Sleep is necessary for the immune system to function properly.  But, high-tech gadgets in modern life can make the bedroom a repository for lights on televisions, laptops, smartphones, and even alarm clocks that prevent darkness from lulling us to sleep.  Insomnia is a major problem for adults of toddlers, and young professionals typically do not obtain the recommended eight hours of nightly sleep.  The following are five tricks to get a better night’s sleep:


Do Not Eat Before Going to Bed


Eating a heavy meal within two hours of going to bed is a bad idea (according to the National Institutes of Health’s Medline).  This is primarily because food is digested, and this requires the body to perform physiological activity that involves an active (as opposed to resting) brain.  Additionally, food is converted to glucose—which can raise the blood sugar level and increase energy.  Therefore, it is best to refrain from eating before going to bed, in order to decrease biochemical processes that can prevent falling asleep.


Darken the Bedroom as Much as Possible


The body’s biological clock is attuned to light as a signal to awaken.  This is what makes it so difficult for some night-shift workers to get uninterrupted sleep.  In particular, periods of REM sleep in night-shift workers may become shortened (according to a report of the American College of Emergency Physicians).  Closing blinds, covering gadgets with blinking lights, and darkening the room as much as possible can aid in falling—and remaining—asleep.


Keep to a Routine Bedtime


Going to sleep at the same time each night (or day) can help in combatting difficulty in falling asleep.  It aids in training the brain to switch to a restful state—especially for people who suffer from insomnia.  While sleep is usually categorized by scientists as REM and non-REM, the first stage (out of four separate stages) is falling asleep.  Advancement to REM is not possible without the first, non-REM stage of sleep (and a lack of REM can lead to memory difficulties).

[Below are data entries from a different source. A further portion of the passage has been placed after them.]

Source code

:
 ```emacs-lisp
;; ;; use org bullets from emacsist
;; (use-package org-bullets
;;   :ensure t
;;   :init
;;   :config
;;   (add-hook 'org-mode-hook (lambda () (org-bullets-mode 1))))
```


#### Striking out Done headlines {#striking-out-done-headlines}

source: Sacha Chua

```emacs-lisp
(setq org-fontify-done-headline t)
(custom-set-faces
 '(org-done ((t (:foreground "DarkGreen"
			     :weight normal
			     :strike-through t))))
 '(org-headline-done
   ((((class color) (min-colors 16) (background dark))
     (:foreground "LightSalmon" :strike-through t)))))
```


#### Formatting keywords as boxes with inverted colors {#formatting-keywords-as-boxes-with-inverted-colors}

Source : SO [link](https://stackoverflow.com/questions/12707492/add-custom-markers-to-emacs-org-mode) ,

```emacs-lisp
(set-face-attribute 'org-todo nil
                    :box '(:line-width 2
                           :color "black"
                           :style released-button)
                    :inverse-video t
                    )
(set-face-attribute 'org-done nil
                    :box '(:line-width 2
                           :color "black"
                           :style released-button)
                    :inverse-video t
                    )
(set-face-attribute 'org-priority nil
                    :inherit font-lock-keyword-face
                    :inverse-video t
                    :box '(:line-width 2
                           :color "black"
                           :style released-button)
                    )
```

Do Not Watch a Thriller on TV Before Bedtime


Many people watch television or play video games in the evening.  However, action-filled, “high-drama” enactments on TV, via computer, or in video games (particularly life-threatening enactments) can increase heart rate.  The increased heart rate promotes signals to the brain to increase release of the adrenalin hormone.  In turn, the released adrenalin promotes alertness—which “short-circuits” the brain’s efforts to calm signal transmissions in alliance with a state of restfulness.  Therefore, it is preferable to watch something boring or calming on TV before bedtime.


Turn Off Cell Phones and Tablets Before Bedtime


The current workplace environment has promoted an invasion of verbal contact into workers’ night-time hours.  Smartphones have made employees easier to contact in their “off-hours”.  The result is that employees feel pressured to answer phone calls and email from colleagues at any time of day or night.  This is counter-productive in that it is causing employees to experience greater fatigue at work due to disrupted sleep—and lowering their overall health status.  The best way to combat the problem is to turn off cell phones and laptops before bed.  Sleep is more important to being productive at work than constant availability.